TORONTO, May 27, 2015 /CNW/ - The Human Rights Tribunal of Ontario has found Presteve Foods Limited discriminated against two women from Mexico working under the Temporary Foreign Worker program. One of the two remaining complainants out of 39 received the highest damages award in the Tribunal's history‎. The Tribunal found that the women were exposed to sexual solicitation, sexual harassment, discrimination in employment, and a sexually poisoned work environment.

One complainant in the case, known by her initials O.P.T., wishes to make the following statement:

"I want to tell all women that are in a similar situation, that they should not be silent and that there is justice and they should not just accept mistreatment or humiliation. We must not stay silent. [As a migrant] one feels that she/he has to stay there [in the workplace] and there is nowhere to go or no one to talk to. Under the temporary foreign worker program, the boss has all the power - over your money, house, status, everything. They have you tied to their will. It has been 8 years to obtain justice but 8 years and justice is finally here today."

The union representing O.P.T. and intervener groups say that the ruling underscores the failings of both the provincial and federal government to protect temporary foreign workers. They say that the "closed" work permit imperils workers, especially women.

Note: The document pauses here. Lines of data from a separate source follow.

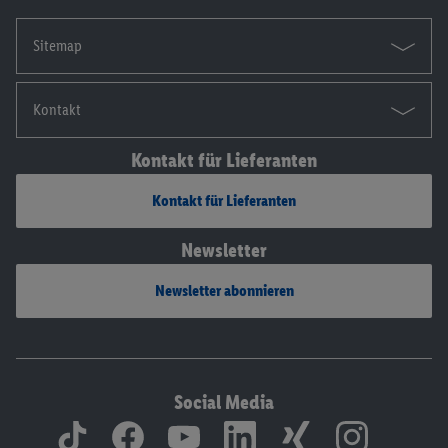
Sitemap
Kontakt
Kontakt für Lieferanten
Kontakt für Lieferanten
Newsletter
Newsletter abonnieren
Social Media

"While an absolute vindication for these women, the real take-away from the case is that the Temporary Foreign Worker Program creates the conditions that allowed this exploitation to go unchecked," said Niki Lundquist, Unifor, Counsel to the Applicants. "Handcuffing workers to employers creates vulnerability and without meaningful oversight, abuse is inevitable."

"Workers in these programs are held hostage by a single employer. There is no way to leave. While we are satisfied the Tribunal ordered financial compensation to two of the women who were assaulted and threatened with deportation, the case cries out for a systemic overhaul of the programs and protections for migrant workers," said Grace Vaccarelli, Human Rights Legal Support Centre.

"This decision is an indictment not only against Jose Pratas and Presteve Foods but an indictment against Canada's temporary foreign worker program. We hope this decision breaks the silence of tens of thousands who toil under exploitative working and living conditions," said Justicia for Migrant Workers organizer Chris Ramsaroop.

In his ruling, adjudicator Mark Hart repeatedly commented on the vulnerability of O.P.T. as a migrant worker:  "…migrant workers, like OPT live under the ever-present threat of having their designated employer decide to end the employment relations for which they require no reason and for which there is no appeal or review" (paragraph 216).

Unifor, HRLSC, and Justicia are calling for changes to the temporary foreign worker program that include: providing permanent immigration status for migrant workers, ending closed work permits so that migrant workers are no longer indentured to a single employer, ending recruitment fees and holding both employers and recruiters liable for violations against migrant workers.